Supplied passage
──────────────────────────────
What is the definition of risk assessment?

A risk assessment will protect your workers and your business, as well as help you to comply with law. The Health and Safety Executive (HSE) defines a risk assessment as:

“….a careful examination of what, in your work, could cause harm to people, so that you can weigh up whether you have taken enough precautions or should do more to prevent harm….”

Why are risk assessments important?

Who can do a risk assessment?

When should risk assessments be done?

How to do a risk assessment?

Why are risk assessments important?

A risk assessment is a vital element for health and safety management and its main objective is to determine the measures required to comply with statutory duty under the Health and Safety at Work Act 1974 and associated regulations by reducing the level of incidents/accidents. It looks at what might cause harm and what is needed to avoid it, and assesses the effectiveness of any control measures in place. Extra control measures can then be used on the basis that they are “reasonably practicable”.

 

Who can do a risk assessment?

As an employer, you need to appoint someone competent to help you meet your health and safety duties. According to HSE, a competent person is “someone with the necessary skills, knowledge and experience to manage health and safety”.
──────────────────────────────
Extracted records
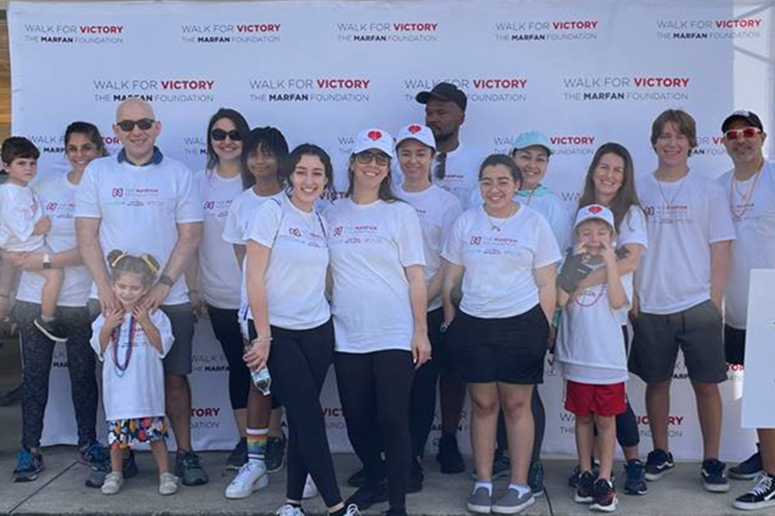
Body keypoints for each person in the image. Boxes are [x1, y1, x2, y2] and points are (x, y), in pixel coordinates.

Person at [75, 98, 207, 486]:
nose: (137, 131)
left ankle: (185, 455)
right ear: (115, 132)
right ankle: (124, 457)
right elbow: (86, 234)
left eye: (144, 123)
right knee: (117, 379)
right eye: (127, 125)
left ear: (157, 127)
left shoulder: (179, 173)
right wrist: (104, 288)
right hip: (111, 297)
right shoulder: (97, 173)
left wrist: (164, 285)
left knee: (175, 379)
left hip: (172, 296)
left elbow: (191, 235)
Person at [442, 154, 560, 515]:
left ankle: (520, 485)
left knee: (516, 404)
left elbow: (547, 283)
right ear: (479, 186)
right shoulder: (465, 222)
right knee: (483, 404)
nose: (494, 189)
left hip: (521, 324)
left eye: (502, 182)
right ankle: (482, 482)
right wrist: (451, 322)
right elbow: (451, 279)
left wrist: (545, 326)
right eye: (487, 182)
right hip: (474, 324)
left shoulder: (534, 223)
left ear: (517, 185)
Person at [244, 143, 358, 516]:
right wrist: (262, 335)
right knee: (309, 416)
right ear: (290, 175)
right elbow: (254, 277)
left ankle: (292, 503)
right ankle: (337, 507)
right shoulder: (271, 212)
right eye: (302, 172)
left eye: (318, 173)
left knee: (301, 416)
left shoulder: (322, 220)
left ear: (327, 180)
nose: (309, 181)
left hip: (317, 330)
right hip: (278, 332)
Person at [630, 109, 735, 493]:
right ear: (654, 141)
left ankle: (711, 459)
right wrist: (633, 295)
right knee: (656, 384)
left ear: (692, 143)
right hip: (651, 305)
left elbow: (721, 248)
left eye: (679, 136)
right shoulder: (637, 190)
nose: (671, 143)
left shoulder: (709, 190)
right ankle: (660, 451)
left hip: (697, 305)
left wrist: (714, 301)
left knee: (706, 386)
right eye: (664, 136)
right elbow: (628, 250)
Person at [328, 128, 430, 516]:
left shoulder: (400, 213)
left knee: (392, 417)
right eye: (366, 157)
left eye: (380, 159)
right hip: (347, 333)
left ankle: (398, 503)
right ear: (352, 162)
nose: (373, 165)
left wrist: (420, 330)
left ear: (388, 169)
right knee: (356, 420)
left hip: (393, 331)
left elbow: (416, 276)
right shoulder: (330, 212)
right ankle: (375, 480)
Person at [2, 123, 107, 482]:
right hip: (33, 300)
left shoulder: (102, 190)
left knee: (83, 377)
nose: (80, 155)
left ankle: (88, 444)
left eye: (88, 148)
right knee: (34, 379)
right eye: (73, 148)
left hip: (80, 301)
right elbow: (16, 242)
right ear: (65, 151)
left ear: (99, 150)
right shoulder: (41, 186)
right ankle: (30, 448)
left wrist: (46, 263)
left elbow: (93, 249)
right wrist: (5, 294)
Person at [470, 131, 573, 493]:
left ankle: (531, 466)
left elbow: (554, 271)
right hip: (483, 317)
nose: (532, 165)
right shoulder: (481, 196)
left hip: (528, 316)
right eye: (526, 157)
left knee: (523, 398)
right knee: (487, 397)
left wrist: (550, 320)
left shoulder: (554, 207)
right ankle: (500, 457)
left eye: (540, 159)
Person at [415, 81, 485, 477]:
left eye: (442, 111)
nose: (433, 118)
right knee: (417, 370)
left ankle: (447, 439)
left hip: (462, 284)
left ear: (461, 115)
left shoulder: (479, 163)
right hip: (417, 286)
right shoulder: (404, 160)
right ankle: (412, 443)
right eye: (429, 112)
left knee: (453, 370)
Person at [574, 143, 648, 496]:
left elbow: (630, 261)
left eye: (618, 170)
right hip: (581, 322)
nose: (609, 175)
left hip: (613, 319)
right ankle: (589, 470)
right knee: (586, 406)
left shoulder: (631, 213)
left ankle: (633, 462)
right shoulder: (578, 210)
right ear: (593, 170)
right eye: (604, 167)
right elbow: (565, 266)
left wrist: (584, 280)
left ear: (625, 177)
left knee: (616, 401)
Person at [395, 123, 463, 492]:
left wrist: (422, 301)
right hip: (390, 311)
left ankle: (414, 460)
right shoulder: (386, 195)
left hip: (431, 307)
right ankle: (389, 457)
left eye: (420, 153)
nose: (413, 160)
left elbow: (449, 263)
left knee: (422, 390)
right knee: (391, 390)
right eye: (406, 153)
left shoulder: (447, 203)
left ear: (432, 158)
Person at [221, 126, 287, 499]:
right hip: (254, 314)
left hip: (297, 314)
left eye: (268, 154)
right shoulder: (242, 203)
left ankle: (305, 465)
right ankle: (256, 463)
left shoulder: (298, 198)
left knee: (296, 387)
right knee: (259, 385)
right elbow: (245, 264)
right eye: (254, 155)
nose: (260, 161)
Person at [714, 110, 775, 511]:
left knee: (766, 393)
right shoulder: (719, 186)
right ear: (723, 143)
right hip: (736, 304)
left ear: (763, 136)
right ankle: (765, 452)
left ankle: (772, 477)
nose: (742, 139)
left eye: (749, 132)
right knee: (758, 389)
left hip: (770, 298)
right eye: (733, 134)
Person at [556, 204, 632, 513]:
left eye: (602, 232)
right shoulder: (569, 265)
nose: (594, 238)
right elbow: (560, 300)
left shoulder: (622, 267)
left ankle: (604, 477)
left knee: (606, 419)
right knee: (582, 418)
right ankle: (585, 472)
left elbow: (617, 301)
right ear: (576, 236)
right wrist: (575, 262)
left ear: (613, 236)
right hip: (577, 358)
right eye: (587, 232)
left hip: (608, 361)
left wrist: (610, 263)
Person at [188, 108, 252, 470]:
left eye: (234, 134)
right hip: (219, 297)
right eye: (218, 134)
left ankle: (272, 439)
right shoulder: (199, 182)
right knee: (238, 368)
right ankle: (246, 441)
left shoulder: (256, 179)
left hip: (260, 298)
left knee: (265, 372)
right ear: (210, 140)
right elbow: (190, 240)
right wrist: (194, 289)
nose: (226, 141)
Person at [91, 250, 177, 496]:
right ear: (113, 285)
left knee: (155, 436)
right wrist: (108, 326)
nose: (127, 292)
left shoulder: (156, 315)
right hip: (119, 393)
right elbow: (99, 346)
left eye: (134, 288)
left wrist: (146, 322)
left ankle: (165, 474)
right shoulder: (106, 315)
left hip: (146, 391)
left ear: (146, 288)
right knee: (117, 439)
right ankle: (115, 473)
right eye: (122, 286)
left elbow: (162, 347)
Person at [0, 137, 65, 342]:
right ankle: (46, 318)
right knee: (55, 274)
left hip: (31, 246)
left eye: (32, 163)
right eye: (21, 163)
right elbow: (19, 228)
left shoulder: (24, 188)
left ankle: (14, 317)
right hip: (24, 249)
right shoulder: (8, 193)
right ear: (6, 166)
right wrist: (39, 228)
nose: (28, 168)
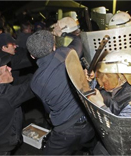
──────────────────────────────
What the task asks
In the risk assessment text, how does the HSE describe a competent person?

Exercise output
Someone with the necessary skills, knowledge and experience to manage health and safety.